The Supreme Court’s ruling, allowing the Texas law to stand, was 5-4 against the High Court following its own precedents of Roe and Planned Parenthood. Under those precedents it should have enjoined the law pending a full adjudication through lower Texas courts. All three of President Trump’s anti-abortion appointees, Kavanaugh, Gorsuch, and Coney Barrett, voted with Justices Thomas and Alito. Their rationale expressed in a brief statement was: “[T]his order is not based on any conclusion about the constitutionality of Texas’s law … ” As Justices Bryer, Sotomayor, and Kagan pointed out in their dissent, it should have been because our legal system, i.e., stare decisis, required it.

Bryer, Sotomayor, and Kagan citing both Roe and Planned Parenthood said: ” A woman has a federal constitutional right to obtain an abortion during the first stage [trimester] … And, a state cannot delegate … a veto power [over the right to obtain an abortion] which the state itself is absolutely and totally prohibited from exercising during the first trimester of pregnancy.”

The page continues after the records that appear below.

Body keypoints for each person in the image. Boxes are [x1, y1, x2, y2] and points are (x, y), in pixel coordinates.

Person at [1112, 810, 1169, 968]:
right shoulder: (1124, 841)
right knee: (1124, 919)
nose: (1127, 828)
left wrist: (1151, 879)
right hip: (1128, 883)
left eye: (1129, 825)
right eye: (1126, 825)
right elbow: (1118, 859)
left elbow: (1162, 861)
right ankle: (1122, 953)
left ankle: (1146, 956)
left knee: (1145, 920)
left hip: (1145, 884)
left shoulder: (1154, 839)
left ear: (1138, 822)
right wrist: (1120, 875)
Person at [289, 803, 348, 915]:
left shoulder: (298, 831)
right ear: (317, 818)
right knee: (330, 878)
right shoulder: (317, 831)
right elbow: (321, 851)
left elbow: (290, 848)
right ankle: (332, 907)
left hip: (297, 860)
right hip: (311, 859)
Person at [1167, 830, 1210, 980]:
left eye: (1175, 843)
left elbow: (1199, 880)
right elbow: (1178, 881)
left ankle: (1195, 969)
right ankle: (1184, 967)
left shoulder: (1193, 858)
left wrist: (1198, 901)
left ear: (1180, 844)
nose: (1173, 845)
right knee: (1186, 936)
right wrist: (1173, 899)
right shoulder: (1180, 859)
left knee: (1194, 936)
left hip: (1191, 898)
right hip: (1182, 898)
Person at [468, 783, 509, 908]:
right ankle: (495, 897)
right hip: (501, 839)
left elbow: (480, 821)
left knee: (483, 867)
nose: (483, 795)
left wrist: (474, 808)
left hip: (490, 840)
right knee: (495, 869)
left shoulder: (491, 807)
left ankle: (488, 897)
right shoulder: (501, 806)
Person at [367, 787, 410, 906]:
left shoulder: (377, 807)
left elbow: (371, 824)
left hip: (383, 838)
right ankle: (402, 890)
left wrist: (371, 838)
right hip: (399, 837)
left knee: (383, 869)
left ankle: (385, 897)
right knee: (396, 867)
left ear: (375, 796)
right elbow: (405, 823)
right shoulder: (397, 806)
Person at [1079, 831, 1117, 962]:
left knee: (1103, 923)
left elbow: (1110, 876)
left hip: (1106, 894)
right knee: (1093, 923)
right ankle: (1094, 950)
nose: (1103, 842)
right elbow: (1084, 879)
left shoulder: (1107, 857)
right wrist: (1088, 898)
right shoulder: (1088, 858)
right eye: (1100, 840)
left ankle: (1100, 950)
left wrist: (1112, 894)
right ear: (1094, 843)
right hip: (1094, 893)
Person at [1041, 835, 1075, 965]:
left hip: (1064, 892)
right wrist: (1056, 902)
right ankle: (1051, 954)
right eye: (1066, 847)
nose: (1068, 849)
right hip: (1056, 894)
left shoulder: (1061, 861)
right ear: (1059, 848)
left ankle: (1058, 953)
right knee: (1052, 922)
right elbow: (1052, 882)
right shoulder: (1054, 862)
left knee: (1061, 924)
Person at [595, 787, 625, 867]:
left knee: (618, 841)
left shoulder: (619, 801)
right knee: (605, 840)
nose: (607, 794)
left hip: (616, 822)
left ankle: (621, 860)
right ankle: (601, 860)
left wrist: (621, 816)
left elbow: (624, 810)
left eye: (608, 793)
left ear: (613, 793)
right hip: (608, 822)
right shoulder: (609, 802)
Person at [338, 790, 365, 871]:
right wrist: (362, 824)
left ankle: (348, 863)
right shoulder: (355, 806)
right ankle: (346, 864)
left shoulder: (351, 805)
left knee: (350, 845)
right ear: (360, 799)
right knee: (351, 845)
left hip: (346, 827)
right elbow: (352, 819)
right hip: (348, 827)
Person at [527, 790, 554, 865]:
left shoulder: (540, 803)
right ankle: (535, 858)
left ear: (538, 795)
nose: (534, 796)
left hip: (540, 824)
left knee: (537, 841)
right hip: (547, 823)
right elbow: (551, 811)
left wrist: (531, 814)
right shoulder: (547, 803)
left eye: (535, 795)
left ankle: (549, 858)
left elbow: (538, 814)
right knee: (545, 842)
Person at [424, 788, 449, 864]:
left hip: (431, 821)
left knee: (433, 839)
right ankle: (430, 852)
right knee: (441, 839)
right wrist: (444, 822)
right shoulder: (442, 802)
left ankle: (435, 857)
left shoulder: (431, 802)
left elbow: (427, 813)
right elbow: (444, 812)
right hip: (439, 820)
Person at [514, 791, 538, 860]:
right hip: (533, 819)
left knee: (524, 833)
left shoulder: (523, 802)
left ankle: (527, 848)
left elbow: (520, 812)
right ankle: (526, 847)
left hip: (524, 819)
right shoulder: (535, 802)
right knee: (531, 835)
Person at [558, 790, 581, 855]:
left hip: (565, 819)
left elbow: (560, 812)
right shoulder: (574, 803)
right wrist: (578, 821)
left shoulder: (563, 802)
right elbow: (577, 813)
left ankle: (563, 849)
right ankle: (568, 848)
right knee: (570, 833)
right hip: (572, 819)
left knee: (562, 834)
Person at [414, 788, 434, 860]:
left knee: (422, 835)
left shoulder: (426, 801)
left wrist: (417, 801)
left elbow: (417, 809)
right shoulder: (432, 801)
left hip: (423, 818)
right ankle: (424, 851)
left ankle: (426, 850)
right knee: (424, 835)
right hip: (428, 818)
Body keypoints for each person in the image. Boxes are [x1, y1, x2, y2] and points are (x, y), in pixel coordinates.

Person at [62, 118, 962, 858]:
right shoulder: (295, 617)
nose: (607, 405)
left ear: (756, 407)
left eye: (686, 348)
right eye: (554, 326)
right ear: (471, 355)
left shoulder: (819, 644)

Chief Justice Roberts in his dissent said the law is “not only unusual, but unprecedented … [He correctly added] I would grant preliminary relief to preserve the status quo [Roe v Wade, and Planned Parenthood] before the law went into effect-so that the courts may consider whether a state can avoid responsibility for its laws … ” This was clearly what should have happened.

The chaos resulting from the Texas law is bizarre: doctors afraid to follow the law of the land (the Roe decision); women fleeing to other states seeking abortions, legal under the law of the land; and out of state vigilantes suing to invalidate the law. Elections have consequences. The integrity of the judiciary has become one of them.